Our purpose and strategy
Our purpose is Helping Britain Prosper.
Text-to-SQL (Structured Query Language) is a technology that enables users to query relational databases using natural language instead of traditional SQL syntax. It leverages Natural Language Processing (NLP) and Large Language Models (LLMs) to translate human-readable questions into structured SQL queries.
This approach is particularly valuable in large organisations, where empowering non-technical users to access data directly can reduce bottlenecks, improve agility, and support data-driven decision making.
Over the past year, Lloyds Banking Group has made significant strides towards this vision. This article highlights the key technical achievements and milestones shaping the future of data interaction at the Group.

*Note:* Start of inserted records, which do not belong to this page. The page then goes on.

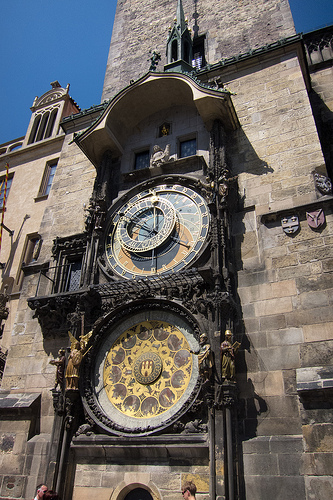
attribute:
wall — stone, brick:
[1, 53, 331, 500]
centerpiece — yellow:
[133, 351, 162, 386]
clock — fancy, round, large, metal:
[94, 174, 214, 280]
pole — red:
[0, 161, 12, 270]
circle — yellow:
[77, 298, 209, 440]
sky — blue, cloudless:
[0, 0, 332, 148]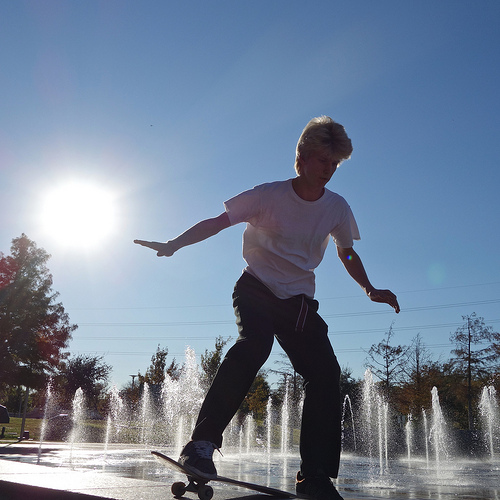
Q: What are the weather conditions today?
A: It is clear.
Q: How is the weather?
A: It is clear.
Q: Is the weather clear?
A: Yes, it is clear.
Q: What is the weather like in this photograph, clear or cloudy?
A: It is clear.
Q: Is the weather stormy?
A: No, it is clear.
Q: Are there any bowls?
A: No, there are no bowls.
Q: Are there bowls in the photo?
A: No, there are no bowls.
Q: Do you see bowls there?
A: No, there are no bowls.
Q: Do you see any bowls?
A: No, there are no bowls.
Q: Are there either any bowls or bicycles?
A: No, there are no bowls or bicycles.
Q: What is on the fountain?
A: The water is on the fountain.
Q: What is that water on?
A: The water is on the fountain.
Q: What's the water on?
A: The water is on the fountain.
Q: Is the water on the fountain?
A: Yes, the water is on the fountain.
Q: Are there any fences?
A: No, there are no fences.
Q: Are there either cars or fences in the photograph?
A: No, there are no fences or cars.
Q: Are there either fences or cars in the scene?
A: No, there are no fences or cars.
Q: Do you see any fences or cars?
A: No, there are no fences or cars.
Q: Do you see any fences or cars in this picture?
A: No, there are no fences or cars.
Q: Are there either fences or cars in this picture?
A: No, there are no fences or cars.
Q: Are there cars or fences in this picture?
A: No, there are no fences or cars.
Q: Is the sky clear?
A: Yes, the sky is clear.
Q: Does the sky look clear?
A: Yes, the sky is clear.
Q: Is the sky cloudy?
A: No, the sky is clear.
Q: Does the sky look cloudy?
A: No, the sky is clear.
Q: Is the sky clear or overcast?
A: The sky is clear.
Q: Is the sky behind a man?
A: Yes, the sky is behind a man.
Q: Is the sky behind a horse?
A: No, the sky is behind a man.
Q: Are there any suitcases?
A: No, there are no suitcases.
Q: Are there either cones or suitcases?
A: No, there are no suitcases or cones.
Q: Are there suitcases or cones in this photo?
A: No, there are no suitcases or cones.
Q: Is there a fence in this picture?
A: No, there are no fences.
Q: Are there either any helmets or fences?
A: No, there are no fences or helmets.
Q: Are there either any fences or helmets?
A: No, there are no fences or helmets.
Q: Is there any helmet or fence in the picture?
A: No, there are no fences or helmets.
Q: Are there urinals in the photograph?
A: No, there are no urinals.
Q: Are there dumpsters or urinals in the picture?
A: No, there are no urinals or dumpsters.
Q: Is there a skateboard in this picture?
A: Yes, there is a skateboard.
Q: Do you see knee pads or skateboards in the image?
A: Yes, there is a skateboard.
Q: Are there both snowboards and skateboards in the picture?
A: No, there is a skateboard but no snowboards.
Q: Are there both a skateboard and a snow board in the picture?
A: No, there is a skateboard but no snowboards.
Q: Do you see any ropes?
A: No, there are no ropes.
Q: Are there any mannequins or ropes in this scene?
A: No, there are no ropes or mannequins.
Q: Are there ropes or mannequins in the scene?
A: No, there are no ropes or mannequins.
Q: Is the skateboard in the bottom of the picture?
A: Yes, the skateboard is in the bottom of the image.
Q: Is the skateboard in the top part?
A: No, the skateboard is in the bottom of the image.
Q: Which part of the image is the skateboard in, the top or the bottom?
A: The skateboard is in the bottom of the image.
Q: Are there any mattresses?
A: No, there are no mattresses.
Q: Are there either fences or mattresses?
A: No, there are no mattresses or fences.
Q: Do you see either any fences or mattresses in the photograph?
A: No, there are no mattresses or fences.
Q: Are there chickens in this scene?
A: No, there are no chickens.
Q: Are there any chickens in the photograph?
A: No, there are no chickens.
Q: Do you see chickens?
A: No, there are no chickens.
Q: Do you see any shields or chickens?
A: No, there are no chickens or shields.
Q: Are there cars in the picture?
A: No, there are no cars.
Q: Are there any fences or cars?
A: No, there are no cars or fences.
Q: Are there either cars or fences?
A: No, there are no cars or fences.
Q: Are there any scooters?
A: No, there are no scooters.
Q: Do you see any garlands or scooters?
A: No, there are no scooters or garlands.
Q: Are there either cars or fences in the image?
A: No, there are no fences or cars.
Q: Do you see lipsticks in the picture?
A: No, there are no lipsticks.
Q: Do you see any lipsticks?
A: No, there are no lipsticks.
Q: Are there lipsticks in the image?
A: No, there are no lipsticks.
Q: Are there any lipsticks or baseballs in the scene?
A: No, there are no lipsticks or baseballs.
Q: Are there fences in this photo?
A: No, there are no fences.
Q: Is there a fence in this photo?
A: No, there are no fences.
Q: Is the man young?
A: Yes, the man is young.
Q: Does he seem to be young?
A: Yes, the man is young.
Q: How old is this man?
A: The man is young.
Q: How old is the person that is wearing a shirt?
A: The man is young.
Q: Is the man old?
A: No, the man is young.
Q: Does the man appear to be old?
A: No, the man is young.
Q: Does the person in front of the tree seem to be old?
A: No, the man is young.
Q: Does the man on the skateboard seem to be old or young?
A: The man is young.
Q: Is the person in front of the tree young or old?
A: The man is young.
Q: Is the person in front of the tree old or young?
A: The man is young.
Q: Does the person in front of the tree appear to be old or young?
A: The man is young.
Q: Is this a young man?
A: Yes, this is a young man.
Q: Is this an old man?
A: No, this is a young man.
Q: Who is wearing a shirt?
A: The man is wearing a shirt.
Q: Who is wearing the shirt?
A: The man is wearing a shirt.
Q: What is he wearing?
A: The man is wearing a shirt.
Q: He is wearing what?
A: The man is wearing a shirt.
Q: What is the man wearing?
A: The man is wearing a shirt.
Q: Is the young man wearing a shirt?
A: Yes, the man is wearing a shirt.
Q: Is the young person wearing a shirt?
A: Yes, the man is wearing a shirt.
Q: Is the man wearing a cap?
A: No, the man is wearing a shirt.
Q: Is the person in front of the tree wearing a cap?
A: No, the man is wearing a shirt.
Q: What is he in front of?
A: The man is in front of the tree.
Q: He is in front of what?
A: The man is in front of the tree.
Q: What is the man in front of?
A: The man is in front of the tree.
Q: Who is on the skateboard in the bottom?
A: The man is on the skateboard.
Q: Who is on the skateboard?
A: The man is on the skateboard.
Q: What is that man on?
A: The man is on the skateboard.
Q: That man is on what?
A: The man is on the skateboard.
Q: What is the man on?
A: The man is on the skateboard.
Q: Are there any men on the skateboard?
A: Yes, there is a man on the skateboard.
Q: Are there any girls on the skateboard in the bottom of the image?
A: No, there is a man on the skateboard.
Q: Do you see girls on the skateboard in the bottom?
A: No, there is a man on the skateboard.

The concept isn’t new; systems like LUNAR1 and CHAT-802 explored natural language interfaces in the 70s and 80s, validating the need for intuitive data access. However, rule-based methods and compute constraints limited its scalability. Today, advances in LLMs, schema-aware encoding, and prompt engineering bring us closer than ever to accurately generating SQL across diverse domains.
Almost two years ago we had a vision of improving our engineering efficiency and speeding up delivery cycles. We also wanted to democratise access to data and insights, through an intuitive tool that eliminates technical barriers and unlocks greater value from our data assets.
We’re using the power of tech and data to offer our customers hyper-personalised services and seamless experiences on their device and channel of choice.
Dialogue with Data (DwD) is Lloyds Banking Group’s experiment to explore text-to-SQL using GenAI technology, introducing Agentic concepts. It was developed and tested in our “Innovation Sandbox” using Google Cloud Platform (GCP) environment isolated from production. This provided safe conditions, access to the latest models and scalable compute for rapid, iterative learnings.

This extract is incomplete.